The weight assigned is based on the difference between the two strings being compared as a function of the string length, the number of transpositions, and the number of unassigned insertions, deletions, or replacement of characters. String length is an important consideration because longer words can tolerate more errors than shorter words can. In other words, you have a better chance of understanding a longer word if it has the same number of errors as a shorter word.
Required Columns
The following data source and reference source columns are required:
- Data. The character string from the data source.
You can use this comparison with vectors and reverse matching. If you want to create vectors to use in the Match Designer, see Make Vector stage in DataStage.
- Reference. The character string from the reference source (only applies for a two-source match).
Required Parameter
The following parameter is required:
- 900. The two strings are identical.
- 850. The two strings can be safely considered to be the same.
- 800. The two strings are probably the same.
- 750. The two strings are probably different.
- 700. The two strings are almost certainly different.

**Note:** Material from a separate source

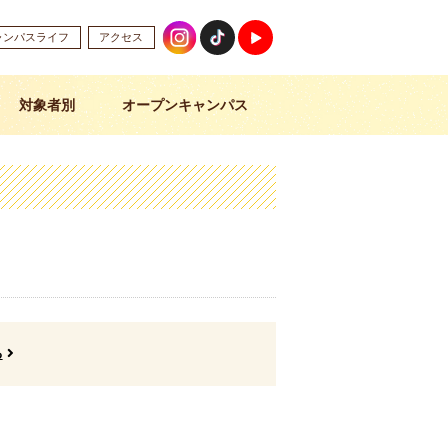
ャンパスライフ
アクセス
対象者別
オープンキャンパス
る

A higher value for the Param 1 parameter causes the match to tolerate fewer differences than it would with a lower value for the Param 1 parameter.
Example
The assigned weight is proportioned linearly between the agreement and disagreement weights. For example, if you specify 700 and the score is 700 or less, then the full disagreement weight is assigned. If the strings agree exactly, the full agreement weight is assigned.
As another example, suppose you specify 850 for the MatchParm, which means that the tolerance is relatively low. A score of 800 would get the full disagreement weight because it is lower than the parameter that you specified. Even though a score of 800 means that the strings are probably the same, you require a low tolerance.